• _DIRECTIONS_
A stretch of the entries below is to be set down exactly, running from the line with "wall art: none [57,16,113,50]" through the line with "wall art: present [43,89,108,141]", both included, and no other line.

MATERIAL SUPPLIED below:

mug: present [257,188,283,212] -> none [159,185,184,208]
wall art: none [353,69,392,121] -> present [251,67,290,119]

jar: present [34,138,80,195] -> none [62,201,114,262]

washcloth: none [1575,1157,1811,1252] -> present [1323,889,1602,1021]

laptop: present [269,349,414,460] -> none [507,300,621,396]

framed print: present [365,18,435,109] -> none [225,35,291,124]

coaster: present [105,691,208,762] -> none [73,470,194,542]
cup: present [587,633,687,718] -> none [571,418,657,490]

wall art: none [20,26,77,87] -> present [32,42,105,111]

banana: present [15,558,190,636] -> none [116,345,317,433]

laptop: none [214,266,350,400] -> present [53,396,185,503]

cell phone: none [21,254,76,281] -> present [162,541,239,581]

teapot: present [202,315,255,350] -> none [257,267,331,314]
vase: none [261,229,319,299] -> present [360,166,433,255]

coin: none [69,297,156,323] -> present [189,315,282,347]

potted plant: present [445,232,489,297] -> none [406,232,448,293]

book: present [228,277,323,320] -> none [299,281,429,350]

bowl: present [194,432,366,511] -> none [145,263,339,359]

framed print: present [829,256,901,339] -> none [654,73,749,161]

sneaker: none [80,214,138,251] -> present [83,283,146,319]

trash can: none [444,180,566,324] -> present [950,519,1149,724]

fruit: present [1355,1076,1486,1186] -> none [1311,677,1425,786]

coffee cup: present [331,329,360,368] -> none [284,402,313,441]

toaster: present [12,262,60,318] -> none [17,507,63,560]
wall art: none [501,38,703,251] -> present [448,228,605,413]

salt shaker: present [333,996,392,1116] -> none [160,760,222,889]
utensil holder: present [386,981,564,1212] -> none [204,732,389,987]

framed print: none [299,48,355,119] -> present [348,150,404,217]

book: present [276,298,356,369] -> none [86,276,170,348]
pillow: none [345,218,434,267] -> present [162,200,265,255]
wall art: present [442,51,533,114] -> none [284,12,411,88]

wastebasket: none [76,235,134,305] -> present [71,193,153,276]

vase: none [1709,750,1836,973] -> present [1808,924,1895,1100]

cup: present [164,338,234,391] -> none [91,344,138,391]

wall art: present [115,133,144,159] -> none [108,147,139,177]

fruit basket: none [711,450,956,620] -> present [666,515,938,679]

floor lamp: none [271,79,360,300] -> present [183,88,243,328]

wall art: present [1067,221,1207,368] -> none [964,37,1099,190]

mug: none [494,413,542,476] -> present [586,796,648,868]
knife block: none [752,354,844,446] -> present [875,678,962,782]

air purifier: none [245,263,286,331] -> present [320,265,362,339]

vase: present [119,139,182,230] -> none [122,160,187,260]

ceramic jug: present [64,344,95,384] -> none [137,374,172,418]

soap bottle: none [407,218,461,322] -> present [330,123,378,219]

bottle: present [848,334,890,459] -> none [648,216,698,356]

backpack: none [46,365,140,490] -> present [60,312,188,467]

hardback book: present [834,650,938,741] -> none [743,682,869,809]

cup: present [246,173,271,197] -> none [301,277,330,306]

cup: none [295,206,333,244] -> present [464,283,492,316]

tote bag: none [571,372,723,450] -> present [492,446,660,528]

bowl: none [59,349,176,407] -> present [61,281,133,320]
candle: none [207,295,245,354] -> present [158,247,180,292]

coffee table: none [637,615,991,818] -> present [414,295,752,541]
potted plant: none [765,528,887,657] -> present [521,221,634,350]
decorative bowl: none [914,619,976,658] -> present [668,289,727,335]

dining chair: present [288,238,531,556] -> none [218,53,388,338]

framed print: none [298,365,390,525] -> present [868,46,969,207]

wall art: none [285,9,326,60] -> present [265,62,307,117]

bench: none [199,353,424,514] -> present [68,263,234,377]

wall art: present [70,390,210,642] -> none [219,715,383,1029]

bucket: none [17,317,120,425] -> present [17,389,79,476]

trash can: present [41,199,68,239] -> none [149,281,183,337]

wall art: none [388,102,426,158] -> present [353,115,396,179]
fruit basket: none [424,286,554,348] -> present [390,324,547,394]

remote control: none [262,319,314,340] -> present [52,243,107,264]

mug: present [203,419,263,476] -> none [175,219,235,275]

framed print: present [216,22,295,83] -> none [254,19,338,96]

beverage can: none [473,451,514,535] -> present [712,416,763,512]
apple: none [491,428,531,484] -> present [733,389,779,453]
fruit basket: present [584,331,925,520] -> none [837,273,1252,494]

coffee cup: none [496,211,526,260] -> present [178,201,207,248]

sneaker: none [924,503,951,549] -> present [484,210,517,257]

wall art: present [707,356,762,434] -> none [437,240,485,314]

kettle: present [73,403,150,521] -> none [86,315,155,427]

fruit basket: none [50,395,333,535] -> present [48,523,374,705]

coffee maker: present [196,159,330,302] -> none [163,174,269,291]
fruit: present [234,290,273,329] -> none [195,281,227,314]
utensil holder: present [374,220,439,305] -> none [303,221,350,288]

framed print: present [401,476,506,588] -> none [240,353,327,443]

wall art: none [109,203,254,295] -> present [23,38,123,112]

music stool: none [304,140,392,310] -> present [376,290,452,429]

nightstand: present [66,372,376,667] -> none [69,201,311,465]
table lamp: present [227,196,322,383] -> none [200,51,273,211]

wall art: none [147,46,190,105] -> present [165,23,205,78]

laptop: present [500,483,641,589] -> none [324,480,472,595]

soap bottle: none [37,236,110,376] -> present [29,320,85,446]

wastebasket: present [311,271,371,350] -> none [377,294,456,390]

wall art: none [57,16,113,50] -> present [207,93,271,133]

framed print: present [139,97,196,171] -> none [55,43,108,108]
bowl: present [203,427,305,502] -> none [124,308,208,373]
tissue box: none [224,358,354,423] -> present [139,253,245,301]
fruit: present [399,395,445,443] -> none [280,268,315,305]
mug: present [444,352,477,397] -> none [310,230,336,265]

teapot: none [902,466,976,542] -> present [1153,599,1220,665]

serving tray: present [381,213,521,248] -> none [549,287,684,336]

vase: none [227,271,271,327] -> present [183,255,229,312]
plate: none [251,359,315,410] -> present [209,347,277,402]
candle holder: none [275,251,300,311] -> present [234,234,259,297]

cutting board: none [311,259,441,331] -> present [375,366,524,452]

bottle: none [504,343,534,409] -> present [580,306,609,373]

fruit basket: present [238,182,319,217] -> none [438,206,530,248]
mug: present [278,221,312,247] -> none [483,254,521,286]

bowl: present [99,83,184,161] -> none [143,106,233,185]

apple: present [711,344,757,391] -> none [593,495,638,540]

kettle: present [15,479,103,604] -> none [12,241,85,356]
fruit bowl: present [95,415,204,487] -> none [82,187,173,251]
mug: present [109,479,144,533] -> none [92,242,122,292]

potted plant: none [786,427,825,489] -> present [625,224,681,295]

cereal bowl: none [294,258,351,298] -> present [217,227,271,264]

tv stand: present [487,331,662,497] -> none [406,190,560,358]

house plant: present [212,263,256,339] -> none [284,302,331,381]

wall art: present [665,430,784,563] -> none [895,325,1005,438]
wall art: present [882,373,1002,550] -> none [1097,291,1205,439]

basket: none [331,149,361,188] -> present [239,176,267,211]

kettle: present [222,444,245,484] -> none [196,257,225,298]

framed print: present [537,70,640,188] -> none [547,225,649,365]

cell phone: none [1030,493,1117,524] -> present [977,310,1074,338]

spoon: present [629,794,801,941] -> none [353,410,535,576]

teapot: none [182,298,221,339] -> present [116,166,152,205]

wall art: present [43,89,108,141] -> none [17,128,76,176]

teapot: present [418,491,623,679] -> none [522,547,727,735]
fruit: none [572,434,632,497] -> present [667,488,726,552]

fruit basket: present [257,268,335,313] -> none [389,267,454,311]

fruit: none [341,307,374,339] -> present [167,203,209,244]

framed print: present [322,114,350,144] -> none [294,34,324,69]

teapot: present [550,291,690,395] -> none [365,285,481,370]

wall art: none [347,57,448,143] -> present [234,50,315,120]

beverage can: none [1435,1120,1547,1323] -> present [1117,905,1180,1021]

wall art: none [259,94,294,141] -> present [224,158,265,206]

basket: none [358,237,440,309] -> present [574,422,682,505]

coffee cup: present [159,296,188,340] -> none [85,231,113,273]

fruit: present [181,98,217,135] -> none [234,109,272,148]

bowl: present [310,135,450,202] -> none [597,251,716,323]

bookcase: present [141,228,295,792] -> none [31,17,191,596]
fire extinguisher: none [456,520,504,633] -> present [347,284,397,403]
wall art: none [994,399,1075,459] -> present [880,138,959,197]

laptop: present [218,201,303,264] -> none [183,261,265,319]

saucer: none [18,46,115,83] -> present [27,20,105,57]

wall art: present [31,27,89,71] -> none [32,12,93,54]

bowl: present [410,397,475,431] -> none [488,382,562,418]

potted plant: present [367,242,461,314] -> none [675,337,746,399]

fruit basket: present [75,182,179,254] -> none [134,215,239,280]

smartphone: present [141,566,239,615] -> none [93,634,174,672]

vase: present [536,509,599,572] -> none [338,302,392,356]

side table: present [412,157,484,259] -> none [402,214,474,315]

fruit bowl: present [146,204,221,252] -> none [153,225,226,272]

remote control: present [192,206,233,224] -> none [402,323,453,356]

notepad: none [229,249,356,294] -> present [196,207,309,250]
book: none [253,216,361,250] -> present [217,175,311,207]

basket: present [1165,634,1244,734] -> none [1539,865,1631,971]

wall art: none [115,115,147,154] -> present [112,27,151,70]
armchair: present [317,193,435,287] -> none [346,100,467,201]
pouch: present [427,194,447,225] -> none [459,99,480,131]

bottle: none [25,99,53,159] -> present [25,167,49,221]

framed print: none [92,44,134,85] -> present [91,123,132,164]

End of MATERIAL SUPPLIED.

• _TASK OUTPUT_
wall art: none [57,16,113,50] -> present [207,93,271,133]

framed print: present [139,97,196,171] -> none [55,43,108,108]
bowl: present [203,427,305,502] -> none [124,308,208,373]
tissue box: none [224,358,354,423] -> present [139,253,245,301]
fruit: present [399,395,445,443] -> none [280,268,315,305]
mug: present [444,352,477,397] -> none [310,230,336,265]

teapot: none [902,466,976,542] -> present [1153,599,1220,665]

serving tray: present [381,213,521,248] -> none [549,287,684,336]

vase: none [227,271,271,327] -> present [183,255,229,312]
plate: none [251,359,315,410] -> present [209,347,277,402]
candle holder: none [275,251,300,311] -> present [234,234,259,297]

cutting board: none [311,259,441,331] -> present [375,366,524,452]

bottle: none [504,343,534,409] -> present [580,306,609,373]

fruit basket: present [238,182,319,217] -> none [438,206,530,248]
mug: present [278,221,312,247] -> none [483,254,521,286]

bowl: present [99,83,184,161] -> none [143,106,233,185]

apple: present [711,344,757,391] -> none [593,495,638,540]

kettle: present [15,479,103,604] -> none [12,241,85,356]
fruit bowl: present [95,415,204,487] -> none [82,187,173,251]
mug: present [109,479,144,533] -> none [92,242,122,292]

potted plant: none [786,427,825,489] -> present [625,224,681,295]

cereal bowl: none [294,258,351,298] -> present [217,227,271,264]

tv stand: present [487,331,662,497] -> none [406,190,560,358]

house plant: present [212,263,256,339] -> none [284,302,331,381]

wall art: present [665,430,784,563] -> none [895,325,1005,438]
wall art: present [882,373,1002,550] -> none [1097,291,1205,439]

basket: none [331,149,361,188] -> present [239,176,267,211]

kettle: present [222,444,245,484] -> none [196,257,225,298]

framed print: present [537,70,640,188] -> none [547,225,649,365]

cell phone: none [1030,493,1117,524] -> present [977,310,1074,338]

spoon: present [629,794,801,941] -> none [353,410,535,576]

teapot: none [182,298,221,339] -> present [116,166,152,205]

wall art: present [43,89,108,141] -> none [17,128,76,176]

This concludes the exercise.